でも頭の中に着目すると、やっぱり違うんですよ。善行を行って報酬系脳内物質ドバドバの人は、その善行による痛みを感じていないんです。そうじゃない人が善行をした場合とても痛みを感じながら苦労して苦労してようやっと達成しているわけですよ。それこそ強い自我によってね。「なんでこんなことしなきゃなんねえんだYO!」って思いながら物凄い頑張って出した結果なわけです。こう見るとさ、どっちが善意が強いのか分からないですね。
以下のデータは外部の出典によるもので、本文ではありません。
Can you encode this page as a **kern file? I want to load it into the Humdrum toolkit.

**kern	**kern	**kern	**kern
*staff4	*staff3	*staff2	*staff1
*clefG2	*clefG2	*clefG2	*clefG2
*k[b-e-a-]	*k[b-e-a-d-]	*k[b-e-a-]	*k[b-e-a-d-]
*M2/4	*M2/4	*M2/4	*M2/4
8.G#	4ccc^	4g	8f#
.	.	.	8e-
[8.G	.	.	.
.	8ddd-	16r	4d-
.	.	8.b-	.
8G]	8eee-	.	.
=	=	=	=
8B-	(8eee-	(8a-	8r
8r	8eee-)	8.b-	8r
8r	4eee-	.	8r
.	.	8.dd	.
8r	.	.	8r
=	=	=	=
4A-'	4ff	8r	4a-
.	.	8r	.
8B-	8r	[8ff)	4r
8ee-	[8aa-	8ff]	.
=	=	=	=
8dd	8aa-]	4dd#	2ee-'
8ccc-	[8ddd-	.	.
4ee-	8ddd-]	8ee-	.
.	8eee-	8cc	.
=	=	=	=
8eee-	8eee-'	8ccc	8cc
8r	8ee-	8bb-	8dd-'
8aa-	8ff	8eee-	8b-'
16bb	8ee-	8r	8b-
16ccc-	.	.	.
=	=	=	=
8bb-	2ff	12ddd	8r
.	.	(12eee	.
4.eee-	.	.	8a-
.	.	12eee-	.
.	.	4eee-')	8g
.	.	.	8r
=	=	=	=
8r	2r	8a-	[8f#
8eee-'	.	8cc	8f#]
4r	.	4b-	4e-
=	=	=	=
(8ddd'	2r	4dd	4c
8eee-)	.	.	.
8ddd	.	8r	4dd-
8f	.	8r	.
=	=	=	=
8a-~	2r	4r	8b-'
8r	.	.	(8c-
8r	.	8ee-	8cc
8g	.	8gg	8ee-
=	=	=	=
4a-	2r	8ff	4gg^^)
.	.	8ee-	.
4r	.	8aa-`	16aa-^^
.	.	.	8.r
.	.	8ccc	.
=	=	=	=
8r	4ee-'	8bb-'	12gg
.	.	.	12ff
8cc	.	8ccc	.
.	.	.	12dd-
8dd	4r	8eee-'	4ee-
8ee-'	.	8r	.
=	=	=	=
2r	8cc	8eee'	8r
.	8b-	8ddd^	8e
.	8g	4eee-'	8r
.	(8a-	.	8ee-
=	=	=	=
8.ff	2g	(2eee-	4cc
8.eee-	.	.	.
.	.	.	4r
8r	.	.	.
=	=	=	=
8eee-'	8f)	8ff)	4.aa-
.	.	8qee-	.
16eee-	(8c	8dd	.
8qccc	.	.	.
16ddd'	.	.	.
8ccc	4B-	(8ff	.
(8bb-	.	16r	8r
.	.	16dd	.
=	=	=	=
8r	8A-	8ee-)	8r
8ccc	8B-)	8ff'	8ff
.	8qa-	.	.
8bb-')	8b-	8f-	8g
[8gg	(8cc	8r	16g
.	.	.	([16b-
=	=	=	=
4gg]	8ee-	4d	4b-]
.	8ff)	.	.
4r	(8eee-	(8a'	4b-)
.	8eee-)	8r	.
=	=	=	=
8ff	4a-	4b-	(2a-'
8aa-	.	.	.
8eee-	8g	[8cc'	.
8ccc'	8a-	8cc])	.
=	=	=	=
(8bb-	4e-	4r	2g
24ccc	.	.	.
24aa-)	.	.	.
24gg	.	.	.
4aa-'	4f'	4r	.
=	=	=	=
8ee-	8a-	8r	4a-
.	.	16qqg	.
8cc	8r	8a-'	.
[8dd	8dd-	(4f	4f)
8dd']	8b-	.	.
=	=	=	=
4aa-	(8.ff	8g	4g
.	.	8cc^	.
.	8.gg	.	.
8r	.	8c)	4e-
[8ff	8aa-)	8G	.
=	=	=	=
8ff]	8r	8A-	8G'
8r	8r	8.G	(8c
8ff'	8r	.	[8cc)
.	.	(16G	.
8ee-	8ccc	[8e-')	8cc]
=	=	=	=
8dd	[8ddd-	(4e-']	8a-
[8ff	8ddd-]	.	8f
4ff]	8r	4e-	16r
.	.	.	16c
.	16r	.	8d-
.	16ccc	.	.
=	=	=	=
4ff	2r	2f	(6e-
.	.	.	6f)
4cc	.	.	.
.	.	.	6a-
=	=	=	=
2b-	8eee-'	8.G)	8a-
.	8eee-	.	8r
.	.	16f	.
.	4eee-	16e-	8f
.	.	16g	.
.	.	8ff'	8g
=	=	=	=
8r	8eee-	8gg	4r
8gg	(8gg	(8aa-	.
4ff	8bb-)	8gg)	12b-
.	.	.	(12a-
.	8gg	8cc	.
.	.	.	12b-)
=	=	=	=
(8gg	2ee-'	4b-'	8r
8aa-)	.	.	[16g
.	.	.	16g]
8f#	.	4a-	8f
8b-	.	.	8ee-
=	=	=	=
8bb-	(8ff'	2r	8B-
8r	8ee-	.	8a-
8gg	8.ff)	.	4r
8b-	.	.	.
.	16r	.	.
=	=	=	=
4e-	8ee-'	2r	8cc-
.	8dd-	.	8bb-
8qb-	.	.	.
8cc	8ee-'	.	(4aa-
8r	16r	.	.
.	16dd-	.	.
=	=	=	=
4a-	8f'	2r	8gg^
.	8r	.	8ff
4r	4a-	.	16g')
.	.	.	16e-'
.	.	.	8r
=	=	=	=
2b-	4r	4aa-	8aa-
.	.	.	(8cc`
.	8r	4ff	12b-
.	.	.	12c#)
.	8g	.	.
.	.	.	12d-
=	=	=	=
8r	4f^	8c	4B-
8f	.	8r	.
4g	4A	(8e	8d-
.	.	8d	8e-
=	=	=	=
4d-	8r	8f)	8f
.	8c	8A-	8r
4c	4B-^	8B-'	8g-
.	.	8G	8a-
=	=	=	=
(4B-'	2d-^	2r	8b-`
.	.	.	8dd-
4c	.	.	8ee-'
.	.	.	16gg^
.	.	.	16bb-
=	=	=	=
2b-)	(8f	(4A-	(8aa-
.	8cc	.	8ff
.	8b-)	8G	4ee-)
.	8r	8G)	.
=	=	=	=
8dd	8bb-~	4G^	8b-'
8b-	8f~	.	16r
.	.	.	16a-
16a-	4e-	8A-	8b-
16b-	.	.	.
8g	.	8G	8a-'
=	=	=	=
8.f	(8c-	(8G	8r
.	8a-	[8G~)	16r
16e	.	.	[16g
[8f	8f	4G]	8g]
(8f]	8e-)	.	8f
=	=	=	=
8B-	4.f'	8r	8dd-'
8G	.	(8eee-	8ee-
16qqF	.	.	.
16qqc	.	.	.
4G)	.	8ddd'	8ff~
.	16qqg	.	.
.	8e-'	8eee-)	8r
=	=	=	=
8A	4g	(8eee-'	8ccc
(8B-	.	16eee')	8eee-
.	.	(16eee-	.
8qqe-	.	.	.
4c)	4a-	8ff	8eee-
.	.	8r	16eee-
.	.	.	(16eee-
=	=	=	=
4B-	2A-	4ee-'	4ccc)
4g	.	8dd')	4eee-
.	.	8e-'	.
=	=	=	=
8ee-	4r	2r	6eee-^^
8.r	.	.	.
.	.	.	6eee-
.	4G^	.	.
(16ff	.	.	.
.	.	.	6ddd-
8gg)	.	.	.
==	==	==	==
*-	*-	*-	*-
でもね善行というのは社会的に要請されているし奨励されることですよね。ドバドバの人が 2 の仕事をするだけの苦労で、ドバドバじゃない人が 1 の仕事しかできないとします。この時にドバドバじゃない人は相当に頑張ってますよ。でも社会的にはドバドバの人をより強く賞賛するより他ないと思うんですね。どんなに成果がなくてもみんな頑張ってるんだって、そういう考え方もありますけど。でも資本主義だからなのかな。基本的にドバドバの人が良く頑張っていい人って話になります。まあ現代科学技術では頭の中までわからないですし、しょうがないんですけど。それに優生思想とかありますしね…。でもそこはそれ以上は触れないですけど。まあとにかくそうなっちゃうんですよね。

だからなんなんだろうか。まあ善とはこれだってのはないと思うんですけど。宗教の本には書いてあると思いますけどね。ただ聖書には次のようなことが書かれていたって、どっかで読んだんですよ、うろ覚えですけど。善悪が分かるようになる知恵の実を食べることは許さないって神様が言ってたとか。これってさ俺が言ってることと同じじゃないですか、もしかしたら。善悪ってのは知性があって、そこで初めて発生する概念だと。これについては聖書と同じ意見なのかなあって思ってて。知性がないものが何かを殺して食べても、それは悪でもなければ善でもない、なんでもないんです。善悪という概念がないんです。

しかし善の研究は善をテーマに一冊の本にしてるわけですから、相当に頭をよじって考えてますよね。凄いね。俺が書いた内容では一冊には程遠いですよ。